Sans savoir pourquoi…

 

S’étendre au soleil

Et n’attendre rien,

Oublier  la veille

Et croire en demain…

 

Où pas…

 

Parler.

 

Parler pour ne rien dire, parler d’amour,

Parler à voix basse pour mieux se faire entendre,

Parler de tout, de rien, de soi, parler toujours,

Parler sans jamais pourtant se faire comprendre…

 

Parler du vent, de la pluie, parler du beau temps,

Parler à ton cul lorsque ta tête est malade,

Parler du bon dieu ou parler de Satan,

Parler en artiste en déclamant des tirades…

 

Parler de ce qu’on sait et de ce qu’on ignore,

Parler en essayant d’épater l’auditoire,

Parler de la vie, bien-sûr, parler de la mort,

Parler pour briller et pour montrer son savoir…

 

Parler avec style, avec grâce, éloquence,

Parler, parler pour ne jamais se sentir seul,

Parler comme une logorrhée… Putain, silence !

Se la fermer enfin quand on te dit : « Ta gueule ! »

 

Ma vie...

 

J’égrenais mes rêves nomades sur les routes

Dans l’errance sans fin de ma vie vagabonde ;

J’avais vingt ans et du vague à l’âme, sans doute,

Et le cœur conquérant, prêt à bouffer le monde.

 

Je n’avais peur ni de la vie ni de la mort,

Le soleil brillait et les filles étaient belles !

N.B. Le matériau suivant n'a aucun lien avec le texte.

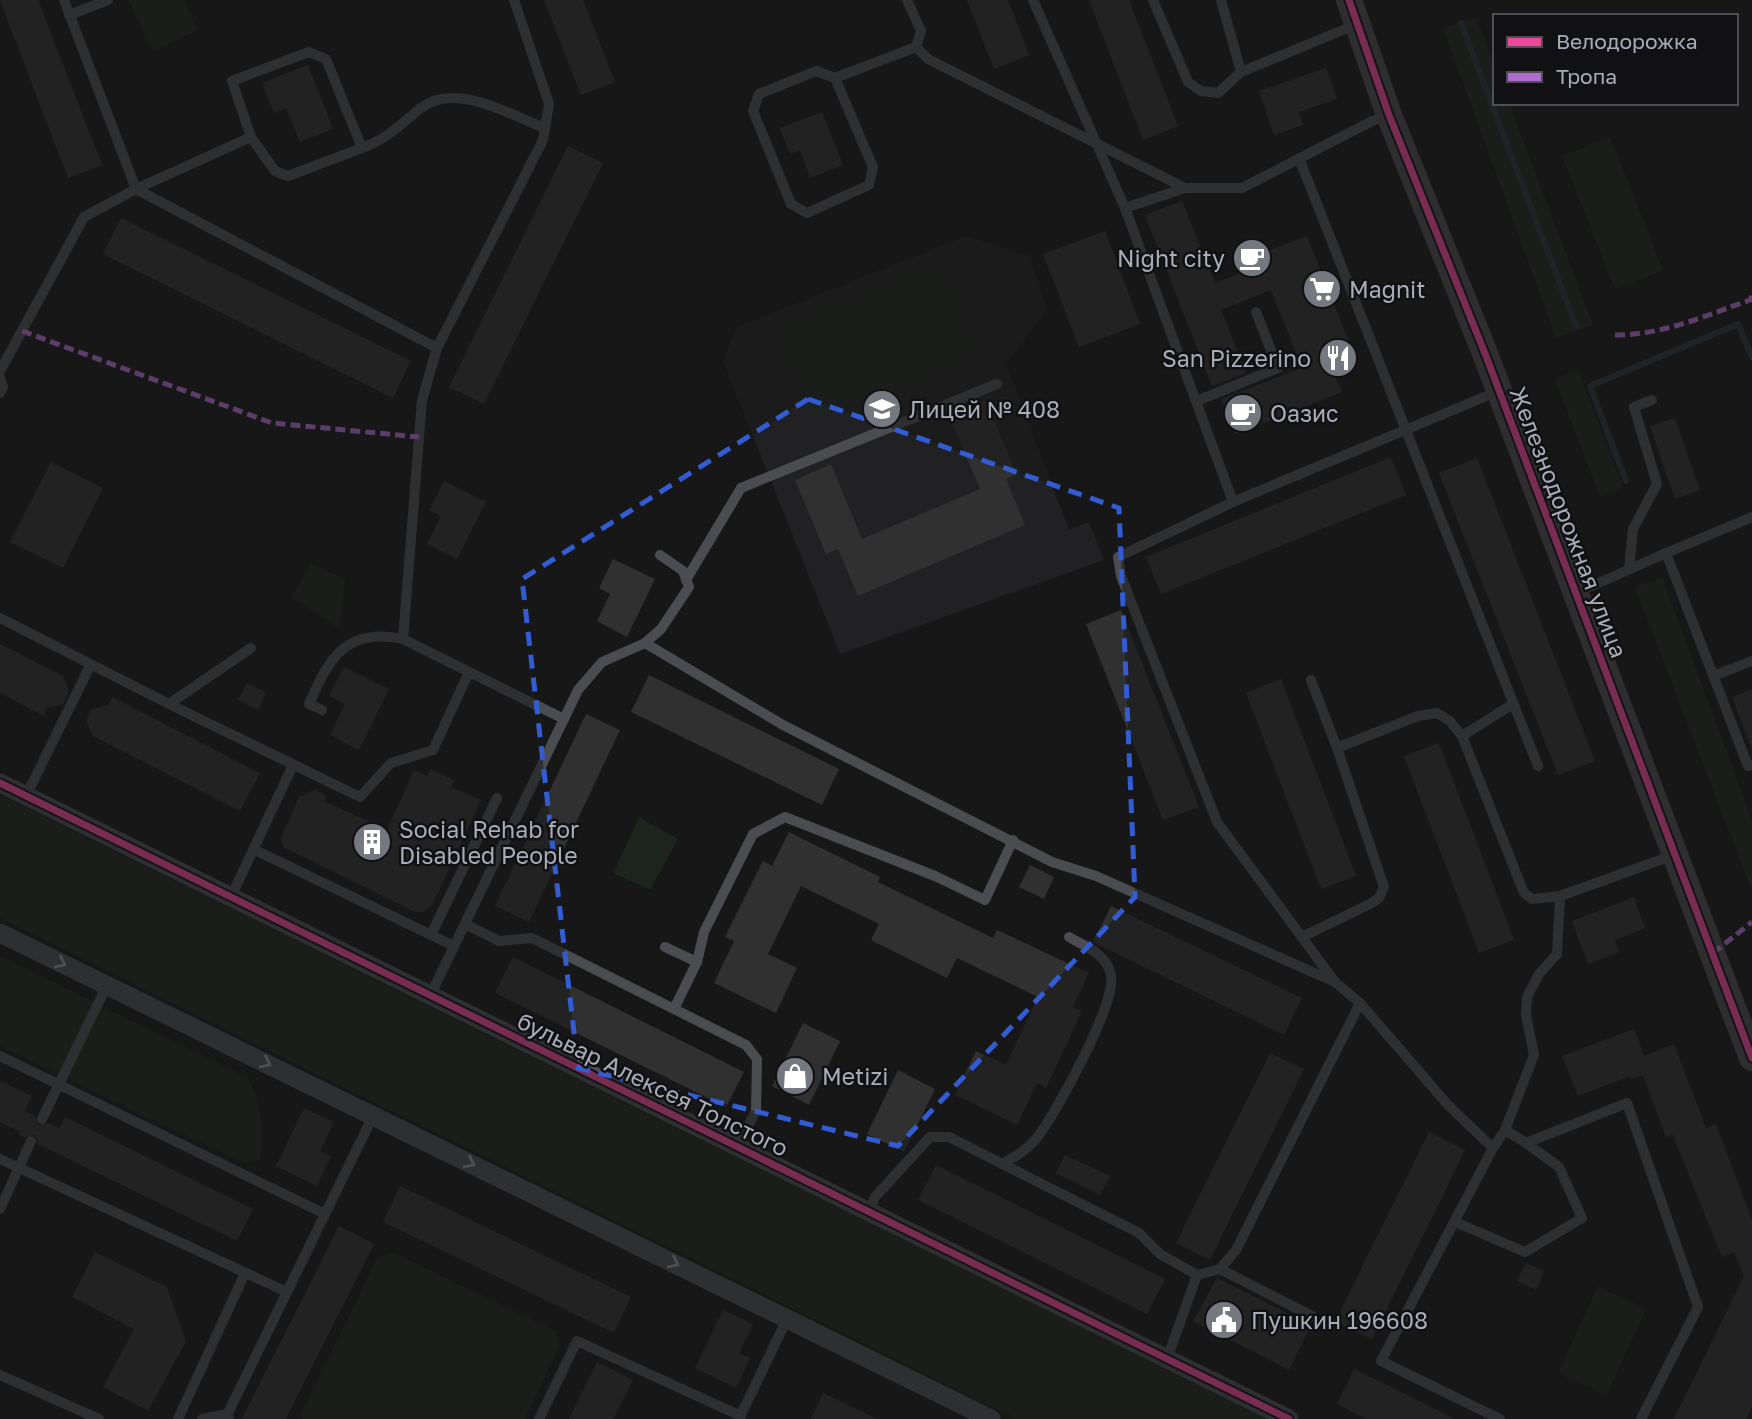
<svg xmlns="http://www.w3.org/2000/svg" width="1752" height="1419" font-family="'Golos Text',sans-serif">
<rect width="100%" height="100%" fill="#171717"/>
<polygon fill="#212123" points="966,236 1029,256 1047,309 1006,364 1069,530 1089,522 1104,560 840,654 723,361 736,328"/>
<g fill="#1d241e">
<polygon points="129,0 184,0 198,30 153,51"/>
<polygon points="1476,17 1495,67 1495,103 1509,103 1593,325 1556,338 1443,28"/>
<polygon points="1610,137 1663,270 1615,289 1562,156"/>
<polygon points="940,264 976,354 813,418 778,328"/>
<polygon points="1578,370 1623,487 1600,497 1555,379"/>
<polygon points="310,563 345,579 340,629 292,597"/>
<polygon points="1662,577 1752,820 1752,891 1635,587"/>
<polygon points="0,795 1267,1419 1017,1419 0,918"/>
<polygon points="639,817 678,839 650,890 613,873"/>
<path d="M0 956 247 1077C262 1099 264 1134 260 1160L241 1162 0 1046Z"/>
<polygon points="392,1252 556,1331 560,1344 525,1419 303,1419 301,1415 376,1260"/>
<polygon points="1598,1286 1646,1309 1606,1396 1558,1373"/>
</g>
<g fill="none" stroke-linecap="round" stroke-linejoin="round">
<g stroke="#2b3239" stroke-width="6">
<polyline points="1461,23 1576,326"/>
<polyline points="1626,481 1590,386 1738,324 1752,357"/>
</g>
</g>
<g fill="#303031">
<polygon points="0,0 38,0 102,165 68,178"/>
<polygon points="544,0 583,0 615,82 581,95"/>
<polygon points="967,0 1008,0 1029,55 994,69"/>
<polygon points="1089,0 1129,0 1178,126 1143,140"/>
<polygon points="308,65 333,129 300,142 286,108 274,113 262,83"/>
<polygon points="1326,68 1337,99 1299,112 1303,125 1274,135 1259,91"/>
<polygon points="822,112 843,165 810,178 800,150 790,154 780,128"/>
<polygon points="568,146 603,163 484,404 449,387"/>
<polygon points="1182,201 1215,283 1261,265 1257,255 1307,236 1355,357 1331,367 1342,392 1235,434 1221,399 1302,368 1271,290 1221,310 1246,373 1212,386 1145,215"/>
<polygon points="121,218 411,361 393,398 103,254"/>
<polygon points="1105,231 1140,324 1079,347 1043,254"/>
<polygon points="985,400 1017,474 1006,479 1025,525 858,596 838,549 826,554 795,480 831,464 862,539 980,489 949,415"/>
<polygon points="1675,418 1700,490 1675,499 1650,426"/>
<polygon points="1391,457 1406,495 1161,594 1146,557"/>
<polygon points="1477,458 1595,761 1558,775 1439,473"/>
<polygon points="51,462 103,488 63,568 10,542"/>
<polygon points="444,481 486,502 457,559 427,544 441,516 429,510"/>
<polygon points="613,559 655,579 627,637 597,621 610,594 599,588"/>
<polygon points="1121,610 1199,807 1163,820 1086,624"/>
<polygon points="0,644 63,676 69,691 63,704 47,708 44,716 0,693"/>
<polygon points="344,667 389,689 359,750 330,735 345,704 329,696"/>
<polygon points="649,675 839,769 822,805 631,712"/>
<polygon points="1281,679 1356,876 1321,889 1246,693"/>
<polygon points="247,683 266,692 258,710 238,700"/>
<polygon points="1752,689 1752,747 1751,747 1732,697"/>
<polygon points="112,697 260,773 240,811 93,736 86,720 91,710 108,705"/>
<polygon points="586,714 620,730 529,922 495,906"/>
<polygon points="1439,743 1514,940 1479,953 1404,756"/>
<polygon points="430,769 454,780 451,787 481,800 433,904 424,912 415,912 283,847 281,838 299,797 314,790 326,795 324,801 387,830 414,770 427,776"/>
<polygon points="789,832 880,877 878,882 993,938 997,930 1089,973 1073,1007 1082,1011 1046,1088 1037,1083 1017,1125 955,1095 976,1051 1006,1065 1038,997 957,958 947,978 871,940 879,924 801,886 768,954 797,968 776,1013 714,983 734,941 725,937 763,861 772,866"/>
<polygon points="1030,865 1054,877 1044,899 1019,887"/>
<polygon points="1634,897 1645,928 1615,940 1619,952 1588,964 1572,921"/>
<polygon points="1111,906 1302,998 1284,1035 1093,942"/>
<polygon points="513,957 744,1072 726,1107 495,993"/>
<polygon points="803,1023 840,1041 809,1105 772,1086"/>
<polygon points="1634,1029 1644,1056 1674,1044 1706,1128 1716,1124 1752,1220 1752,1407 1746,1419 1674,1419 1744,1276 1734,1252 1722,1257 1673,1135 1666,1137 1643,1075 1631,1079 1630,1076 1578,1096 1562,1056"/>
<polygon points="1270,1053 1304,1069 1210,1260 1176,1243"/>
<polygon points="898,1070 935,1089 904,1152 867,1134"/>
<polygon points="0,1081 32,1096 25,1111 35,1116 38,1125 49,1123 59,1128 65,1117 253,1209 237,1241 38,1144 35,1135 24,1137 18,1134 20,1132 0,1122"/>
<polygon points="304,1108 334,1122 320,1151 331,1156 317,1186 276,1166"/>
<polygon points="1429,1132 1465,1150 1372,1339 1335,1322"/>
<polygon points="1065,1155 1110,1176 1100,1195 1056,1173"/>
<polygon points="936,1165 1165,1279 1147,1314 918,1200"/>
<polygon points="400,1186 631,1297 614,1333 383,1222"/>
<polygon points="339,1226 374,1244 286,1419 242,1419"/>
<polygon points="95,1252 167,1287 186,1341 148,1411 103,1387 134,1329 72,1297"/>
<polygon points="1526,1263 1544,1271 1536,1290 1517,1281"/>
<polygon points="1217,1278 1311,1325 1289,1370 1193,1321"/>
<polygon points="723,1310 753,1324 739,1353 750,1358 736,1388 695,1368"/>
<polygon points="597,1362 633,1380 613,1419 569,1419"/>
<polygon points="1354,1369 1383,1383 1455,1419 1366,1419 1337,1404"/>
<polygon points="823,1393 877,1419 811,1419"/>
</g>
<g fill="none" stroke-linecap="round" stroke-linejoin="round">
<g stroke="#4b4c50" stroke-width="10">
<polyline points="64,0 136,189 251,137 232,81 309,52 326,59 362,148 288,176 275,171 251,137"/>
<polyline points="907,0 921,31 916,47"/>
<polyline points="1033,0 1125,208 1233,502"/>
<polyline points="1153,0 1188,82 1201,91 1218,93 1241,72 1355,25"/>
<polyline points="1221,0 1241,72"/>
<polyline points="69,15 108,0"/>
<polyline points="916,47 928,59 1185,188"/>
<polyline points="835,78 873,167 869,185 807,213 791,204 753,111 759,94 816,71 835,78 916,47"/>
<path d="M362 148C387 139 401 124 421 108 455 81 510 115 545 128"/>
<polyline points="1299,158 1538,766"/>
<polyline points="1125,208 1185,188 1242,188 1372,121 1389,116"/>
<polyline points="437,348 422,400 403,639 564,719"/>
<polyline points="0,371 84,217 136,189 437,348 543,140 549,104 514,0"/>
<polyline points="0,378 3,387 0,393"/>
<polyline points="1197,401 1278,368 1256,312"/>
<polyline points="1666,553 1752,517"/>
<polyline points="1629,569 1633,529 1657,484 1634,407 1652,400"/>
<polyline points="686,580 741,488 997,384"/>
<polyline points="1576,593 1666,553 1748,766 1752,765"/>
<polyline points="0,618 169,704 251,648"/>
<polyline points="645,643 661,629 689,587 683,571 660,555"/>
<polyline points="1716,675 1752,661"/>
<polyline points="1311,680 1337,748"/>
<polyline points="169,704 360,797 391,763 433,750 469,672"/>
<path d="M322 710 309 704C329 658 346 627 403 639"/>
<polyline points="1462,736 1513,704"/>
<polyline points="26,796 90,666"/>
<polyline points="253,849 454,946"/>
<polyline points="231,897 293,765"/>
<polyline points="465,924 499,941 532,938 746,1045 757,1059 756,1110 738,1147"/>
<polyline points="431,935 497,798"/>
<polyline points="1304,936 1370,904 1379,898 1384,887 1337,748 1418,716 1437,713 1450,721 1462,736 1524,893 1532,899 1560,896 1674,855"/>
<polyline points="665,947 697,962"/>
<polyline points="1335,982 1217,822 1121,576 1118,557 1233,502 1496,392"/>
<polyline points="430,996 578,690 602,662 645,643 783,725 1052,862 1096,876 1335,982 1360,1003 1236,1250 1220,1269 1197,1275 1167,1359"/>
<polyline points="1360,1003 1448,1105 1493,1148 1505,1130 1534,1055 1526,1015 1527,997 1539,974 1557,954 1560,896"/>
<polyline points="674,1009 697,962 704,932 753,834 785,817 935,876 985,900 1013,840"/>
<polyline points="0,1056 325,1214"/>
<polyline points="42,1119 107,985"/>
<polyline points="1505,1130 1526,1143 1627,1103 1698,1307 1641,1419"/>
<polyline points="1493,1148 1381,1361 1500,1419"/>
<polyline points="0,1159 287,1292"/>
<path d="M1001 1164C1015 1157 1026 1151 1036 1139 1055 1115 1117 1003 1111 975 1107 954 1086 947 1069 937"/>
<polyline points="0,1209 31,1141"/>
<polyline points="869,1212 875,1197 930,1137 949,1137 1139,1233 1160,1254 1197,1275"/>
<polyline points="1455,1222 1525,1252 1582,1218 1559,1167 1526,1143"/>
<polyline points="1220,1269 1312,1316"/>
<polyline points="0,1375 99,1419"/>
<polyline points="178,1419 245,1273"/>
<polyline points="202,1419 227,1414 229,1419"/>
<polyline points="225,1419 373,1116"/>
<polyline points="539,1419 577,1341 741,1416"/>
<polyline points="739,1419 787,1319"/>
</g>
<g stroke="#4b4c50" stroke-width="19">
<polyline points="0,783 1289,1419"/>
<polyline points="0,933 991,1419"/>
</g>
<polyline stroke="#4a4a4e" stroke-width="26" points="1349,0 1389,115 1486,356 1752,1058"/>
<g stroke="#b06ccc" stroke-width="5" stroke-dasharray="10 5" stroke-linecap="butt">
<polyline points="22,331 272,423 419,437"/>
<path d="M1615 335C1663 335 1705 316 1750 300L1752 296"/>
<polyline points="1713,953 1752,922"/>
</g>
<defs>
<g id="cycleway">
<polyline points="1349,0 1389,115 1486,356 1752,1058"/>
<polyline points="0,783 1289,1419"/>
</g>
</defs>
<use href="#cycleway" stroke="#111113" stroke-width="11"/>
<use href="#cycleway" stroke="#ed469a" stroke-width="7"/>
</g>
<defs><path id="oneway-chevron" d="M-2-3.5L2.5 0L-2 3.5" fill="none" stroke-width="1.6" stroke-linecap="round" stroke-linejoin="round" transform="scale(1.75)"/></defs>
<g stroke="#8d9099">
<use href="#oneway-chevron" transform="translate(61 963) rotate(26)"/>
<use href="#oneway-chevron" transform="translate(266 1063) rotate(26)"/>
<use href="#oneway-chevron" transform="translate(470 1163) rotate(26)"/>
<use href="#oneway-chevron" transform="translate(674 1263) rotate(26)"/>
</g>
<path d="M0 0H1752V1419H0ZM808 399 1119 508 1135 897 898 1146 578 1068 522 579Z" fill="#171717" fill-opacity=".55" fill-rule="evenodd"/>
<path fill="none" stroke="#325cd3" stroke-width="5" stroke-dasharray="14 9" stroke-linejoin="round" d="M808 399 1119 508 1135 897 898 1146 578 1068 522 579Z"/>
<defs>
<symbol id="cafe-disc" viewBox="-11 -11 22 22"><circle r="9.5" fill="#767880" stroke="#111113"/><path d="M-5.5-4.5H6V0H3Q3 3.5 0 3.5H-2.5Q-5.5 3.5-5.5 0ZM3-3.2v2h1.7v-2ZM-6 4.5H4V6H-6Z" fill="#fff"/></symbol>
<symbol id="supermarket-disc" viewBox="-11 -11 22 22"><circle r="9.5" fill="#767880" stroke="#111113"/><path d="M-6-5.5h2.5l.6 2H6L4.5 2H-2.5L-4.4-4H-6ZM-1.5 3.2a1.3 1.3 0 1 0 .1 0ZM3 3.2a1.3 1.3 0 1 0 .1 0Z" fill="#fff"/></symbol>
<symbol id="restaurant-disc" viewBox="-11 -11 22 22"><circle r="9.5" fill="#767880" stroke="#111113"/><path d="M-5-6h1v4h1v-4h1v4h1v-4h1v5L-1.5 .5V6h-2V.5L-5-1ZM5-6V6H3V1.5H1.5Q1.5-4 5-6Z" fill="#fff"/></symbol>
<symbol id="school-disc" viewBox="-11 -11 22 22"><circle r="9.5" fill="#767880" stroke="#111113"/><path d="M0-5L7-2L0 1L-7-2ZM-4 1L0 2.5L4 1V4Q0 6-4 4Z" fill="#fff"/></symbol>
<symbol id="building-disc" viewBox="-11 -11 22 22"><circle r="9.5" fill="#767880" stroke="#111113"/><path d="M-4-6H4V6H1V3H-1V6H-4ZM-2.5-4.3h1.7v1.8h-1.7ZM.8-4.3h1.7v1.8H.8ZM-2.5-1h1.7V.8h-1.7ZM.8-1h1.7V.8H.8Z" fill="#fff"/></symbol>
<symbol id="shop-disc" viewBox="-11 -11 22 22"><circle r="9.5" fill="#767880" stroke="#111113"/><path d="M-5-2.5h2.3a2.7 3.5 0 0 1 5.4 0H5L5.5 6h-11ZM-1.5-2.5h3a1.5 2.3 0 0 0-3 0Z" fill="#fff"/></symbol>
<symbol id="civic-disc" viewBox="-11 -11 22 22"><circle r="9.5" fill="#767880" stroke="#111113"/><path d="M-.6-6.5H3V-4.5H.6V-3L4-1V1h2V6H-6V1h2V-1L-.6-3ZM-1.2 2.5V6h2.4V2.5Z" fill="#fff"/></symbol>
</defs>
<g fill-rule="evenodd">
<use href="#cafe-disc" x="1230" y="236" width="44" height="44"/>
<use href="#supermarket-disc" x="1300" y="267" width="44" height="44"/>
<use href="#restaurant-disc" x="1316" y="336" width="44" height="44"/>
<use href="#school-disc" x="860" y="387" width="44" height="44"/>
<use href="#cafe-disc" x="1221" y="391" width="44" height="44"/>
<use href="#building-disc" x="350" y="820" width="44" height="44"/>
<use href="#shop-disc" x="773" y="1054" width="44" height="44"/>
<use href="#civic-disc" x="1202" y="1298" width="44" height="44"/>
</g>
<g text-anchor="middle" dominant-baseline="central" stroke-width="5" stroke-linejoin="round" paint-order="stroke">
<g font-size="23" fill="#a9adb8" stroke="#111113" text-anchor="start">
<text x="1225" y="258" text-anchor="end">Night city</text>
<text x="1349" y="289">Magnit</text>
<text x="1311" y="358" text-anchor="end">San Pizzerino</text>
<text x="909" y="409">Лицей № 408</text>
<text x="1270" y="413">Оазис</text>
<text x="399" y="829">Social Rehab for<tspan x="399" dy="26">Disabled People</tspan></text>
<text x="822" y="1076">Metizi</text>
<text x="1251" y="1320">Пушкин 196608</text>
</g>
<g font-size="23" fill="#a9adb8" stroke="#111113">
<text transform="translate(1569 522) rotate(69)">Железнодорожная улица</text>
<text transform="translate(653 1084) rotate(26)">бульвар Алексея Толстого</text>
</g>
</g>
<rect x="1493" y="14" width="245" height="91" fill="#111113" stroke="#4e4f55" stroke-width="2"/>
<rect x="1507" y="37" width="35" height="10" fill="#ed469a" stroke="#4e4f55" stroke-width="2"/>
<text x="1556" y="49" font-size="21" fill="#a9adb8">Велодорожка</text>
<rect x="1507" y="72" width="35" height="10" fill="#b06ccc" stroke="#4e4f55" stroke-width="2"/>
<text x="1556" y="84" font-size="21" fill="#a9adb8">Тропа</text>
</svg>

Je voulais tout, et plus, et encore et encore,

Et je m’enivrais d’idéologies rebelles…

 

J’ai vécu depuis de bien folles aventures

Qui se sont terminées parfois bien, souvent mal,

Mais j’écris l’histoire de ma vie sans ratures.

 

Si j’ai quelques regrets, je n’ai aucun remord.

Combien me reste-t-il à vivre ? C’est égal,

Et  je n’ai peur ni de la vie, ni de la mort…

 

Tout refaire.

 

Découdre le temps.

Déchirer le voile du passé,

Chiffonner la mémoire et la jeter dans la poubelle de l’oubli.

Réécrire les siècles et leurs légendes,

Lacérer la toile de l’histoire

Et la repeindre en espoir,

Mais trop tard.

Trop tard.

 

Alors,

Agenouillé au pied du Grand Mur,

Les mains dans la face,

Pleurer,

Pleurer,

 

Pleurer.

L'homme sur le pont rouge.

 

L’air est pur comme du cristal, le ciel est rose…

Sur le fleuve, l’automne enrubanné de brumes

A choisi les couleurs du tableau qu’il compose.

Immobile sur le pont rouge, un homme fume…

 

La ville s’éveille au loin, confuse rumeur

Presque inaudible, vague, comme dans un rêve…

Une sirène au loin, tellement loin, ailleurs,

A retenti, rompant le charme. Le jour se lève.

 

Bientôt, le monde aura repris sa course folle,

Alors, ces quelques instants rares qui m’émeuvent

Auront disparu, comme un oiseau qui s’envole…

 

Je fredonnerai ces mots, va savoir pourquoi :

« Huit milliards d’humains, et moi et moi et moi »

En jetant mon mégot dans les remous du fleuve…

 

Ma vie...

 

Il y a de belles vies, c’est une évidence,

Un peu comme il y a de belles écritures,

Des vies touchées par la grâce, comme une danse,

Une poésie dont on aime la lecture…

 

La mienne, de vie, est un mauvais brouillon,

Un roman sans titre, un poème inachevé

Et je verse mes grosses larmes de couillon

Pour n’avoir pas eu le courage de rêver.

 

Les mots que j’écris se perdent dans le néant,

Ils sont le sang noir qui coule de mes blessures

Et j’en viens presque à les aimer, maintenant.

 

Ils sont ce que je suis, ils sont ma signature

Et résument tout mon être parfaitement,

Un texte sans âme barré d’une rature.